The President of the Central Council of Jews in Germany, Josef Schuster, expressed concern in a letter to ZDF director Thomas Bellut about the station's handling of anti-Semitism.

In the letter, Schuster criticizes the fact that ZDF employs a journalist who “excelled by spreading anti-Semitic and anti-Israel resentment”.

"People who spread anti-Semitism are not allowed to have a place in public service broadcasting," demands the President of the Central Council in a letter dated October 13th.

It's about the author Feyza-Yasmin Ayhan, who writes “Barrys Barbershop” for the ZDF comedy. She had repeatedly expressed herself anti-Semitic on the Internet. For example, the sentence passed down from her is “Do not make media financed by Zionists like much of the country” - with which she quoted a friend.

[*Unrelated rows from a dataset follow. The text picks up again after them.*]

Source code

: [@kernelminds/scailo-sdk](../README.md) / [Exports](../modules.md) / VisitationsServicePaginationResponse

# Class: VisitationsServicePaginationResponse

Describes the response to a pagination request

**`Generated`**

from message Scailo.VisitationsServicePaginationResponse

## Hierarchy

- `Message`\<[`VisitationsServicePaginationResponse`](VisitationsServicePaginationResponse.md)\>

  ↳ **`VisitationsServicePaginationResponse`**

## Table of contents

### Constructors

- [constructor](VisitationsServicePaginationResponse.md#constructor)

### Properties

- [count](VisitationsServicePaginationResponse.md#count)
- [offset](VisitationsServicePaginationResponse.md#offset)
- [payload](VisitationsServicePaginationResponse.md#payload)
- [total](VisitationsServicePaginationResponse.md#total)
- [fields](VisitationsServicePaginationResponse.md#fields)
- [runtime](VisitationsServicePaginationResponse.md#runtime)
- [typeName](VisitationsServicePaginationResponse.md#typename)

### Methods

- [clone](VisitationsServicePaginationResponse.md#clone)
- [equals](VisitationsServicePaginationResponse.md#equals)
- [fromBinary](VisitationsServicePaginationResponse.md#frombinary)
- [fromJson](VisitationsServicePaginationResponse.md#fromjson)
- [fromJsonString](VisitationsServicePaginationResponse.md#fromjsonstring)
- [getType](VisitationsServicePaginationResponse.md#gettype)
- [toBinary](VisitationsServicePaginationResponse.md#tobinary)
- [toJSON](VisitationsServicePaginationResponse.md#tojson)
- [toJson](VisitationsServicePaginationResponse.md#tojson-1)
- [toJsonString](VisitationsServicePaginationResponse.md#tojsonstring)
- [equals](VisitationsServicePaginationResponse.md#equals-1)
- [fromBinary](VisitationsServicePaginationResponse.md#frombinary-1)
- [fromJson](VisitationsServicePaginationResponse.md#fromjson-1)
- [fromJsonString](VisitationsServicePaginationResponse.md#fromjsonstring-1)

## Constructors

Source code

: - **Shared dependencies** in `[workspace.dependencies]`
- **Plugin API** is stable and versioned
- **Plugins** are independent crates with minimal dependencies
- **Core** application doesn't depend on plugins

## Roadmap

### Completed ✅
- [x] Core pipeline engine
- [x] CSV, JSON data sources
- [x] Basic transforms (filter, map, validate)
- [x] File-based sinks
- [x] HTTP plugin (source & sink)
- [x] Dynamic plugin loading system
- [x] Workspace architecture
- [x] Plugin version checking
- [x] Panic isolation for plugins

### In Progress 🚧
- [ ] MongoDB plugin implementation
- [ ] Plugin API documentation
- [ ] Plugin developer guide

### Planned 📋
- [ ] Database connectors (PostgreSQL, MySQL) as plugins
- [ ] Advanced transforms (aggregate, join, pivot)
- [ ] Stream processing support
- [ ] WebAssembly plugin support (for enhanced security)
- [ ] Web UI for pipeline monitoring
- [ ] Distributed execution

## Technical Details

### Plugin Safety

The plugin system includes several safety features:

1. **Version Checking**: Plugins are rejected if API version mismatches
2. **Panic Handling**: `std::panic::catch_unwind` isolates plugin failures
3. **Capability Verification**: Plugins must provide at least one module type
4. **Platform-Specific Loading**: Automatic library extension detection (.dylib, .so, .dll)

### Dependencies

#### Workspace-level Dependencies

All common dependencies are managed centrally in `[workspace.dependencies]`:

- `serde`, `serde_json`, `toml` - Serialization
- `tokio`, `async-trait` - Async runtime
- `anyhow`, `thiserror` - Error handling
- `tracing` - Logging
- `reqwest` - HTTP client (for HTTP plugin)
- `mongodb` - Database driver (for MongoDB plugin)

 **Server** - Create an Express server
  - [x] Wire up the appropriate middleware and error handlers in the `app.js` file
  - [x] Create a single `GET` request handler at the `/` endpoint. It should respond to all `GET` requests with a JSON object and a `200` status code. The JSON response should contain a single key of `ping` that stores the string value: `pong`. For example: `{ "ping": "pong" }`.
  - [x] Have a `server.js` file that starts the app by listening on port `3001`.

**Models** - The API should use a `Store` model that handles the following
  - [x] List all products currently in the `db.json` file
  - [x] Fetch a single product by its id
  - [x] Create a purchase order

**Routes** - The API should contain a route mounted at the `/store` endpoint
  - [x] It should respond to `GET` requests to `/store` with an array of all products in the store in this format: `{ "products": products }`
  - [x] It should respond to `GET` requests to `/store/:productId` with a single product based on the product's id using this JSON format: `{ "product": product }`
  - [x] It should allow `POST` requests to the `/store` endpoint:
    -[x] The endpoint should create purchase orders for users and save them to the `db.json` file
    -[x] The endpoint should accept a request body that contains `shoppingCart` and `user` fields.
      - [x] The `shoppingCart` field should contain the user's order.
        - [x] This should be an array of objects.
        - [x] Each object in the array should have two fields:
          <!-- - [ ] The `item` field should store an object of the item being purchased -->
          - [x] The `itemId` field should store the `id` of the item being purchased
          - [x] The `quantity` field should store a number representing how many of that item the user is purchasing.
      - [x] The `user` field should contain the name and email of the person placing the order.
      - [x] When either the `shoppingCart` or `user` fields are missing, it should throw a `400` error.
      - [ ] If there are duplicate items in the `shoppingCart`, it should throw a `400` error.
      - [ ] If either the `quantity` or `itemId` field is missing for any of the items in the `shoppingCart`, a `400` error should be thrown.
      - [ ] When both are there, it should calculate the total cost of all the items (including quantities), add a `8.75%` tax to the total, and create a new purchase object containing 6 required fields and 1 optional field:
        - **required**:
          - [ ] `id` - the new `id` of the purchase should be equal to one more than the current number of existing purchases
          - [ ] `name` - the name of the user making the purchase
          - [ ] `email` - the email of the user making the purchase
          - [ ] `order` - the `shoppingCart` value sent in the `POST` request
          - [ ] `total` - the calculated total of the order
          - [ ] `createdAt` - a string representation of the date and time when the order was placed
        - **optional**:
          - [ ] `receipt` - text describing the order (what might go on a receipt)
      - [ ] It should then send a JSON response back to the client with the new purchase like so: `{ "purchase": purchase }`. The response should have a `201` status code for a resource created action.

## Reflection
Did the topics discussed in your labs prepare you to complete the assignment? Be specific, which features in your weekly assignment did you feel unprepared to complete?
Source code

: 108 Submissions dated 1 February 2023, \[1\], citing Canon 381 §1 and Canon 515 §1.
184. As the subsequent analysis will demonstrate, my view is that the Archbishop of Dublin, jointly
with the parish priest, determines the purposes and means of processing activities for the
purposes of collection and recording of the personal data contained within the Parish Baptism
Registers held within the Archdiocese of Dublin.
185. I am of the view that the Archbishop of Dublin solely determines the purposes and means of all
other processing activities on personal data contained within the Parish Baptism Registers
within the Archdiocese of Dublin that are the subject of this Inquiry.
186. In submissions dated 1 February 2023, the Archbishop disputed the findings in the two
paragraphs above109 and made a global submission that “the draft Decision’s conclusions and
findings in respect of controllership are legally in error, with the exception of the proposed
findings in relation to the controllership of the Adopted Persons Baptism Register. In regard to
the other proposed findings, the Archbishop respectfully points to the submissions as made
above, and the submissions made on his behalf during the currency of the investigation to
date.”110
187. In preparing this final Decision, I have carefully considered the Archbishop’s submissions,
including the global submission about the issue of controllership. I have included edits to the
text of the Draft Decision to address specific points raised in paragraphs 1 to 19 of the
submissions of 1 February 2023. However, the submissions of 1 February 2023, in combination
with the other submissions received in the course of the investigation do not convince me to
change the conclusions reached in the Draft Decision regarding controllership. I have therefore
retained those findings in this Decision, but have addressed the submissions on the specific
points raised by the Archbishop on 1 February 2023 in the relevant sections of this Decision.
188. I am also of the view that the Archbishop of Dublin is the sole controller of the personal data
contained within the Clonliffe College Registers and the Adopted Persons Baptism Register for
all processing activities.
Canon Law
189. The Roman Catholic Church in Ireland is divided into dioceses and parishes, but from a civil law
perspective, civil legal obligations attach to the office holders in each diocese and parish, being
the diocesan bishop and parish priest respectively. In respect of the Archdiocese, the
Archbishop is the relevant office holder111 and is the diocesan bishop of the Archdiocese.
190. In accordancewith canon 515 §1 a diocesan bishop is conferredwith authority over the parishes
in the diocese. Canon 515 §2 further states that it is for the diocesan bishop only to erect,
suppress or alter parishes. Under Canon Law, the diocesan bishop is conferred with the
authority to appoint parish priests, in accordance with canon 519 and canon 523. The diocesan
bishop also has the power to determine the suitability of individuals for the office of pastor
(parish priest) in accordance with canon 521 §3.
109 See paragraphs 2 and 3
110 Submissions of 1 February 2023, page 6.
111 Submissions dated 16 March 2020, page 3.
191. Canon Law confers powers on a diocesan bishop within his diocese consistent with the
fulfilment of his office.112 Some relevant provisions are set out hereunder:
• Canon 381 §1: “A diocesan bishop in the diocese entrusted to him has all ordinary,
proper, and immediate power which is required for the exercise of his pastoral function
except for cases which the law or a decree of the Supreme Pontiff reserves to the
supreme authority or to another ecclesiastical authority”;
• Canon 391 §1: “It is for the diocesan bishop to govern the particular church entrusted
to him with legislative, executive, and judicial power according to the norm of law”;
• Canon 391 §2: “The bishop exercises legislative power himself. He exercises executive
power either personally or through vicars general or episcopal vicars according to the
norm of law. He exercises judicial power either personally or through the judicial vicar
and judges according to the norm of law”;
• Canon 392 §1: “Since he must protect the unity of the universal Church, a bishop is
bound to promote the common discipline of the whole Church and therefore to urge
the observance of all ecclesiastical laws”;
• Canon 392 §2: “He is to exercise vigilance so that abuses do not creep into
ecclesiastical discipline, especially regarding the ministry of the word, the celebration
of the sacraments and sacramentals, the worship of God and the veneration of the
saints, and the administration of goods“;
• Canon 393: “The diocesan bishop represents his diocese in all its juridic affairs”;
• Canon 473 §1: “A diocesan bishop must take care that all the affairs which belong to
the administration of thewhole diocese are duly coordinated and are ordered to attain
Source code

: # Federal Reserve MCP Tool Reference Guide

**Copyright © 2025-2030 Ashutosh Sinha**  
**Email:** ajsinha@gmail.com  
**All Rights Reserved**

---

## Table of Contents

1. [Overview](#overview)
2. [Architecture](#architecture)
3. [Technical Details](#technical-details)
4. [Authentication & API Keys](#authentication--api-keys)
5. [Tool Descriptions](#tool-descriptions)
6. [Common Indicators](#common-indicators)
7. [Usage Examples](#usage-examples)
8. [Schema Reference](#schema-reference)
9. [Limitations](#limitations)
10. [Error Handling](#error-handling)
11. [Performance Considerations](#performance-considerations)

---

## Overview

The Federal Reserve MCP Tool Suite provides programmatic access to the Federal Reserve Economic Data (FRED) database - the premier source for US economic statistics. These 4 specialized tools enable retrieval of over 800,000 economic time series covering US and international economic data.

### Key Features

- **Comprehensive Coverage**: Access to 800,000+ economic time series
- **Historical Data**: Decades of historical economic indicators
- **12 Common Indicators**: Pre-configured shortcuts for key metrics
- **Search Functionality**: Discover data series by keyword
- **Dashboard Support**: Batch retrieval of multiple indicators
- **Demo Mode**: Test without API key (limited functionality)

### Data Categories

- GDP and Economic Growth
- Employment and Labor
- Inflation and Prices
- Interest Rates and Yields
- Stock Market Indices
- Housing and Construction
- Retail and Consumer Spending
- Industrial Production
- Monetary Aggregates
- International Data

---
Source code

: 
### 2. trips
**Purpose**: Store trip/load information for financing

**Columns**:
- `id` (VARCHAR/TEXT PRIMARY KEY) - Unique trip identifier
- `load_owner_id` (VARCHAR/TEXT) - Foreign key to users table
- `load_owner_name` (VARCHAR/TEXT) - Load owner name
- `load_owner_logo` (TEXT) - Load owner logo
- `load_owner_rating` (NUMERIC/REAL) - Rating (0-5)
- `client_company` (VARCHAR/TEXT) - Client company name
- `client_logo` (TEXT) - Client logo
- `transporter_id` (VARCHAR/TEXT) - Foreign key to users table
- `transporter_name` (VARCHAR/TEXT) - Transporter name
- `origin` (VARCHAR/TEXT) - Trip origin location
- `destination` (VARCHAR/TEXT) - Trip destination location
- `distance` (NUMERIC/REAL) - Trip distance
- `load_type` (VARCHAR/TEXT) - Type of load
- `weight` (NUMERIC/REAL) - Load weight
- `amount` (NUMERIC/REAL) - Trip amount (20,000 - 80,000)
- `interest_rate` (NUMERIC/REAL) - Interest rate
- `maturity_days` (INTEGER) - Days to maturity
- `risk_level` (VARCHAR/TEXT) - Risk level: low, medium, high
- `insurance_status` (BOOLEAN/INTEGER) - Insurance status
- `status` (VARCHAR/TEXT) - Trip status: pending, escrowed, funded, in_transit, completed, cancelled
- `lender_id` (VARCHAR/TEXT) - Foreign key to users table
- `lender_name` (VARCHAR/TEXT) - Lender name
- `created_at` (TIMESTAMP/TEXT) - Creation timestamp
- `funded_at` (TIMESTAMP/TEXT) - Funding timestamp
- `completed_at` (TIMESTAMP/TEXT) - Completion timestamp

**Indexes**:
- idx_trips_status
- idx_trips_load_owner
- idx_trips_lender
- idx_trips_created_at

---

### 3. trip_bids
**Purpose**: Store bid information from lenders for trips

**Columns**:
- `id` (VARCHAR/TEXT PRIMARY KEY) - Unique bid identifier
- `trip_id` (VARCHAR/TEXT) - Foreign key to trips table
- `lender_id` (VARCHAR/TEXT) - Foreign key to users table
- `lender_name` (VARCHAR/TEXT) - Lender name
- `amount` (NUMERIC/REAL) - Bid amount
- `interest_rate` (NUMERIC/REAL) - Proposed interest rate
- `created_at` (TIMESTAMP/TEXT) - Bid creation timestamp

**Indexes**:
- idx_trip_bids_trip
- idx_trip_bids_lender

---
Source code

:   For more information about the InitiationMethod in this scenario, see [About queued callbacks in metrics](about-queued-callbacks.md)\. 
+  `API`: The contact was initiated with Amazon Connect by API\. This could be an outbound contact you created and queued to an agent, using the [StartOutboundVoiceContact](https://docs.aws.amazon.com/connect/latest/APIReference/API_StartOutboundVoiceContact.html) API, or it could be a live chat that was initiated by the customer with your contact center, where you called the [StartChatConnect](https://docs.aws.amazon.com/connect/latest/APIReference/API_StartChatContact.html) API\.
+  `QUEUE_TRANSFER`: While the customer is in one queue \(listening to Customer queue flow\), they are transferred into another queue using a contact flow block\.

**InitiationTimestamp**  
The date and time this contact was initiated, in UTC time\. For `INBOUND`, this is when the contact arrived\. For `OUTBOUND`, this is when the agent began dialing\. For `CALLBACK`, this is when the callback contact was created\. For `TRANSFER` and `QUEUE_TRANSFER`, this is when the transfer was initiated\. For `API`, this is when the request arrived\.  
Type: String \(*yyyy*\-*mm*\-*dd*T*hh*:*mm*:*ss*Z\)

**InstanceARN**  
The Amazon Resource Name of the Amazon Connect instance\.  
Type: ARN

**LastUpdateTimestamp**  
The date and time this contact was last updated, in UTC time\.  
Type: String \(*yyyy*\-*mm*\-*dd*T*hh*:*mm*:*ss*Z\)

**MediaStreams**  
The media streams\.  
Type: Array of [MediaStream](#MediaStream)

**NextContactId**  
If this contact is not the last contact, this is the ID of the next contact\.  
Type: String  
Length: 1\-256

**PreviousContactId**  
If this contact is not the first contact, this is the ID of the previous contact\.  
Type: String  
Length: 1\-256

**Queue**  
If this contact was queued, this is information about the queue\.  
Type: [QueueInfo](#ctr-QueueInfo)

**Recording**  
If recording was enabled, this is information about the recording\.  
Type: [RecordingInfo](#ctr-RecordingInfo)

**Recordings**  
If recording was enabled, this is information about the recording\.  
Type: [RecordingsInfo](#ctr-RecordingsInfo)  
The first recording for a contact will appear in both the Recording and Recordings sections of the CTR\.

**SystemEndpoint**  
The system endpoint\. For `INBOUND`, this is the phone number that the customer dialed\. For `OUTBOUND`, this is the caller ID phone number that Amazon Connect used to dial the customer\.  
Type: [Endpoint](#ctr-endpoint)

At an event organized by the Hamas-affiliated organization “German Youth for Palestine” on Jerusalem Day 2015, Ayhan said with a view to Israel that “a two-state solution is not fair”. And: "What Israel destroyed in Palestine will not die, and what Israel has built in Palestine will not live for a second." She had also shared a cartoon with a hook-nosed Jew / Israeli, but subsequently regretted it.

The ZDF - as well as the inquiry about the journalist Nemi El-Hassan - treated the FAZ's inquiry in this matter negatively. Feyza-Yasmin Ayhan was involved as a "junior gag writer" in the comedy "Barrys Barbershop", it said. The series has "no connection points in terms of content for which the author is currently being criticized". It goes without saying that “there is no place in the ZDF program for anti-Semitic, discriminatory and racist content”. Ayhan had "taken a position from the production company on their statements from 2015, classified them and credibly distanced themselves from anti-Semitism".

Central Council President Schuster emphasized that as the “fourth power” in the state, the press has a special and outstanding task.

"This is why journalists bear responsibility and are seen as role models for many people as soon as they appear in public."